Giter VIP home page Giter VIP logo

Comments (16)

cpitman avatar cpitman commented on July 17, 2024

Additional detail would be great. Is the only difference between your environment and the vagrant environment included here the version of spark? Are there any other changes to the source code?

from spark-drools-example.

mautematico avatar mautematico commented on July 17, 2024

Theese are my changes, until now:
mautematico@5a3b201

I was trying on my local machine, with my own spark 1.6.1 installation and so on. Right now I'm waiting mvn package to finish on vagrant env. I'll report back ASAP. :D

from spark-drools-example.

mautematico avatar mautematico commented on July 17, 2024

Okay, so it is working just fine on vagrant env.
There must be something odd on my spark configuration or my debian installation that is messing with your code.

@cpitman, I'm wondering how do your loadRules() and applyRules work (I'm unfamilar with other things than KieSession.fireAllRules(), and I can't figure where is the logic to load your .drl files.

Is it okay to you if I open a new Issue (or reach you in some other way) to ask you somethings about building a KieContainer from given HashMap<Integer,String>, where each String is a .drl rule? :)

from spark-drools-example.

cpitman avatar cpitman commented on July 17, 2024

This is a pretty simplistic example. The line that loads the drl is KieContainer kieContainer = kieServices.getKieClasspathContainer();. Because we request the ClasspathContainer, any drools files on the classpath (ie in the resource folder) are loaded.

fireAllRules is used with a stateful session, but in the case of spark we really want to avoid state since we're actually running these rules across many processes, each with independent sessions.
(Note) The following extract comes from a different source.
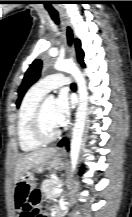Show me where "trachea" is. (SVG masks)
<instances>
[{"label":"trachea","instance_id":"1","mask_svg":"<svg viewBox=\"0 0 132 217\" xmlns=\"http://www.w3.org/2000/svg\"><path fill=\"white\" fill-rule=\"evenodd\" d=\"M50 16H51L52 20H53L57 25H59L60 20H59L58 14H57V13H50ZM71 87H72V88H76V84H75V83H72V84H71Z\"/></svg>","mask_w":132,"mask_h":217}]
</instances>
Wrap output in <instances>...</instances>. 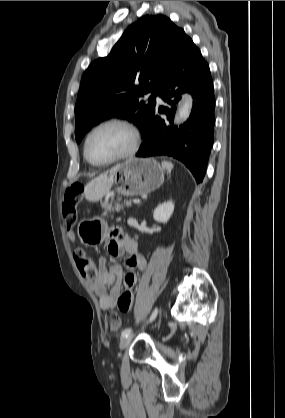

When you use a stateless session, you create a Command object that will insert every fact needed for a single run then call session.execute(command). This will create a new session, insert the requested facts, run the rules to completion, and then destroy the session. Every time we run it is against a clean state. You could do this manually, but stateless sessions make it easy.

Some samples of the different ways to load rules can be found in the drools/drools-example-api repository. The closest example is this one: https://github.com/droolsjbpm/drools/blob/master/drools-examples-api/kie-module-from-multiple-files/src/main/java/org/drools/example/api/kiemodulefrommultiplefiles/KieModuleFromMultipleFilesExample.java

A lot of that code is probably more complicated than you need. Basically, create a File object that points at your drl and build a module based on them.

from spark-drools-example.

terminatur avatar terminatur commented on July 17, 2024

I ran into this issue as well. It turned out the default java serializer could handle the KieBase object, but the Kryo serializer cannot.

from spark-drools-example.

freedev avatar freedev commented on July 17, 2024

I'm running in this issue too.
Have you found a way to serialise KieBase with Kryo?

from spark-drools-example.

terminatur avatar terminatur commented on July 17, 2024

@freedev I did not find a way to serialize the KieBase using the Kryo serializer. My work around is to instantiate the KieBase on each executor. I then have each executor download the rules from a Nexus repository. Probably not ideal, but works for now until I get time to force use of the Java serializer for just the KieBase

from spark-drools-example.

freedev avatar freedev commented on July 17, 2024

@terminatur. I've configured Kryo except for the KieBase object, which is still using the JavaSerializer. This is my current configuration:

class MyKryoRegistrator() extends KryoRegistrator {
  @Override
  def registerClasses(kryo: Kryo) = {
    // -- here there were other classes registered
    kryo.register(classOf[KnowledgeBaseImpl], new JavaSerializer())
    kryo.register(classOf[KieBase], new JavaSerializer())
  }
}

And I've added the following options to my SparkConf instance

  .set("spark.kryo.registrator", "it.my.package.MyKryoRegistrator")
  .set("spark.serializer", "org.apache.spark.serializer.KryoSerializer")
  .set("spark.kryoserializer.buffer.mb", "24")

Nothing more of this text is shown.